The destiny of modern man is renunciation without tragedy.
Friedrich Nietzsche
Friedrich Nietzsche
It is here that Pluribus touches an exposed nerve of the present. The series seems to align itself with a vision in which politics no longer has the task of mediating between divergent interests, but of optimizing existence itself, reducing the human to a manageable variable. Pain becomes a technical anomaly, freedom a background noise, dissent a deviation to be corrected. In the name of psychic peace, a form of totality is accepted that admits no exceptions, because it no longer needs them.
The problem is not whether this world functions better. It does. The problem is for whom, and at what symbolic cost. A world without conflict is also a world without responsibility, without decision, without guilt. A world in which ethics is no longer a choice, but a procedure. Accepting the annulment of consciousness as destiny risks transforming the most radical political renunciation of our time into a historical necessity, rather than a choice that should still, stubbornly, be contested.

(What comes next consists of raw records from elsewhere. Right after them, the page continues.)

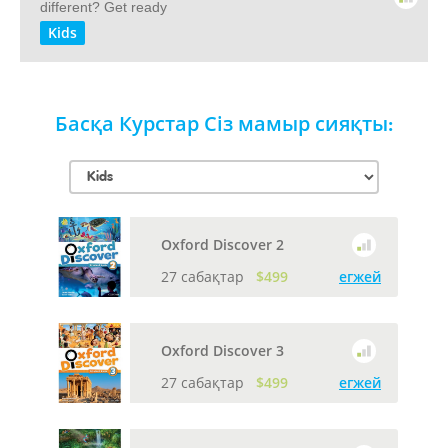
different? Get ready
Kids
Басқа Курстар Сіз мамыр сияқты:
Oxford Discover 2
27 сабақтар
$499
егжей
Oxford Discover 3
27 сабақтар
$499
егжей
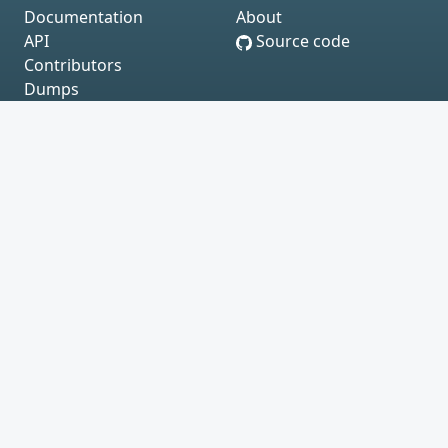
Documentation
About
API
Source code
Contributors
Dumps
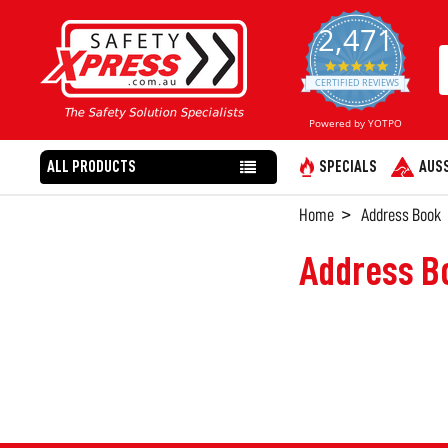
2,471
4.8
star
CERTIFIED REVIEWS
rating
Powered by YOTPO
ALL PRODUCTS
SPECIALS
AUSS
Home
Address Book
Address B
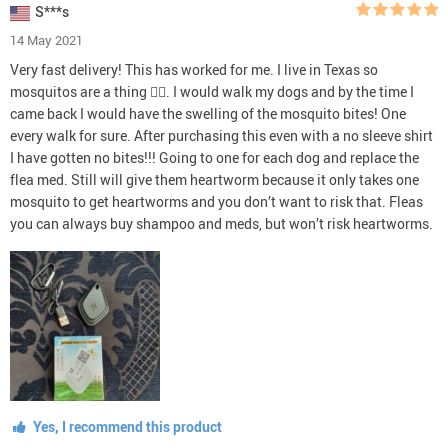
S***s
14 May 2021
Very fast delivery! This has worked for me. I live in Texas so
mosquitos are a thing 🤦‍♀️. I would walk my dogs and by the time I
came back I would have the swelling of the mosquito bites! One
every walk for sure. After purchasing this even with a no sleeve shirt
I have gotten no bites!!! Going to one for each dog and replace the
flea med. Still will give them heartworm because it only takes one
mosquito to get heartworms and you don’t want to risk that. Fleas
you can always buy shampoo and meds, but won’t risk heartworms.
Yes, I recommend this product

If Pluribus at times seems to normalize—and even render desirable—the annulment of individual consciousness in the name of absolute well-being, this impression must nonetheless be tempered. The world of the series is not unanimously reconciled: the vast majority of humanity has joined the system not through coercion, but through spontaneous convergence, while only thirteen individuals remain outside—not by ideological choice, but by immunity. An immunity that, at least in theory, could be circumvented, allowing them to enter the collective flow. And yet, in some of these subjects, resistance persists. Not merely as a structured political project, but as minimal friction, as a refusal not of the system per se, but of its claim to totality. Of many other immune individuals we know little or nothing: the series deliberately narrows its gaze, focusing on an isolated microcosm while leaving the complexity of the assimilated world offscreen.
The “atomic” closure of the finale, more symbolic than narrative, does not seal a destiny but opens a threshold: it suggests further developments, unforeseen deviations, and unexplored proliferations of meaning. It is also in this suspension that Pluribus reveals its touch of class. Beyond its thematic originality, the series stands out for its pursuit of an unusual artistic form, for a deliberately bizarre narrative construction, for a stravagant yet rigorous throughline capable of holding the viewer’s attention without resorting to the shortcuts of mainstream prurience or the reassuring mechanisms of mass entertainment. Pluribus does not seduce, does not flatter, does not simplify: it insists. And it is precisely in this formal and ethical obstinacy that its rarest strength resides.
The perfect dictatorship will have the appearance of a democracy, but will be a prison without walls, in which the prisoners will not even dream of escaping.